Further analysis of the results of the transfer learning between the two conditions is given. Figure 11 shows the classification confusion matrix for each category in task A ↔ C. The categories 4–9 (categories 4, 5, and 6 correspond to inner race fault and categories 7, 8, and 9 correspond to outer race fault) at different measuring points can be identified and classified accurately. The diagnostic results of driving end and base show that negative migration occurs in category 3 (B021). However, the results in fan end show that categories 1, 2, and 3 (correspond to roller fault) task A ↔ C are confused with each other easily. Because of the large difference between categories 1, 2, and 3 under load A and C, it leads to the phenomenon of negative migration. Compared with Figures 11(d) to (f) and 12 (a) to (c), Resnet1d model can hardly independently identify roller fault and IR014 faults, while Resnet11d with MMD model can significantly improve the diagnosis results of that, resulting in the improvement of overall diagnostic accuracy.

Normalized confusion matrixes in task A → C and task C → A calculated by Resnet1d with MMD: (a) DE; (b) BA; (c) FE; (d) DE; (e) BA; (f) FE.

Normalized confusion matrixes in task C → A calculated by Resnet1d: (a) DE; (b) BA; (c) FE.
Conclusion
The application of intelligent diagnosis model in solving industrial practical problems is an important research topic.

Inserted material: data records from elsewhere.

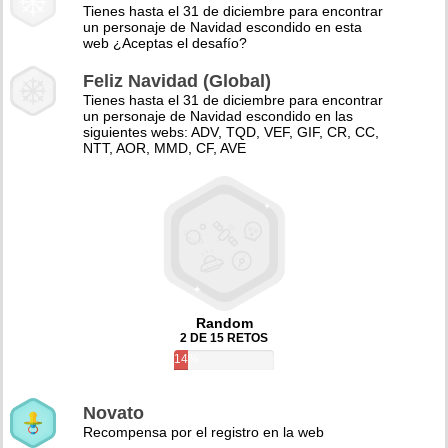
Tienes hasta el 31 de diciembre para encontrar
un personaje de Navidad escondido en esta
web ¿Aceptas el desafío?
Feliz Navidad (Global)
Tienes hasta el 31 de diciembre para encontrar
un personaje de Navidad escondido en las
siguientes webs: ADV, TQD, VEF, GIF, CR, CC,
NTT, AOR, MMD, CF, AVE
Random
2 DE 15 RETOS
14%
Novato
Recompensa por el registro en la web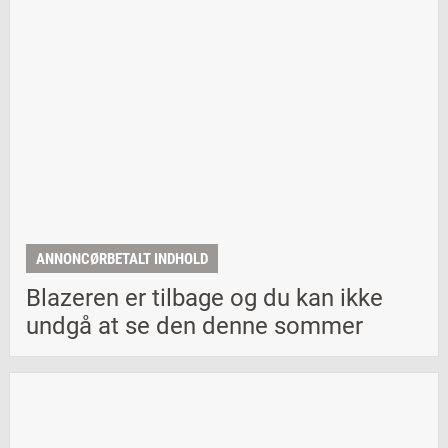
ANNONCØRBETALT INDHOLD
Blazeren er tilbage og du kan ikke
undgå at se den denne sommer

First, this paper designs a deep learning model based on the famous Resnet network, which reduces the randomness of model design. Second, using the idea of transfer learning, MMD is used to measure the distance between different data sets to improve the generalization performance of the model. Finally, the experiments of fault diagnosis and recognition under different loads and non-fault location points are designed, and the experimental results show that the proposed method performs well in the diagnosis of non-fault location points and bearings under different working loads. More future work can be carried out in the following two aspects: (1) testing real data; (2) considering the more realistic situation of category imbalance.
Footnotes
Declaration of conflicting interests
The author(s) declared no potential conflicts of interest with respect to the research, authorship, and/or publication of this article.
Funding
The author(s) disclosed receipt of the following financial support for the research, authorship, and/or publication of this article: This work was supported by the 111 Project P.R.China (Grant No. B16038).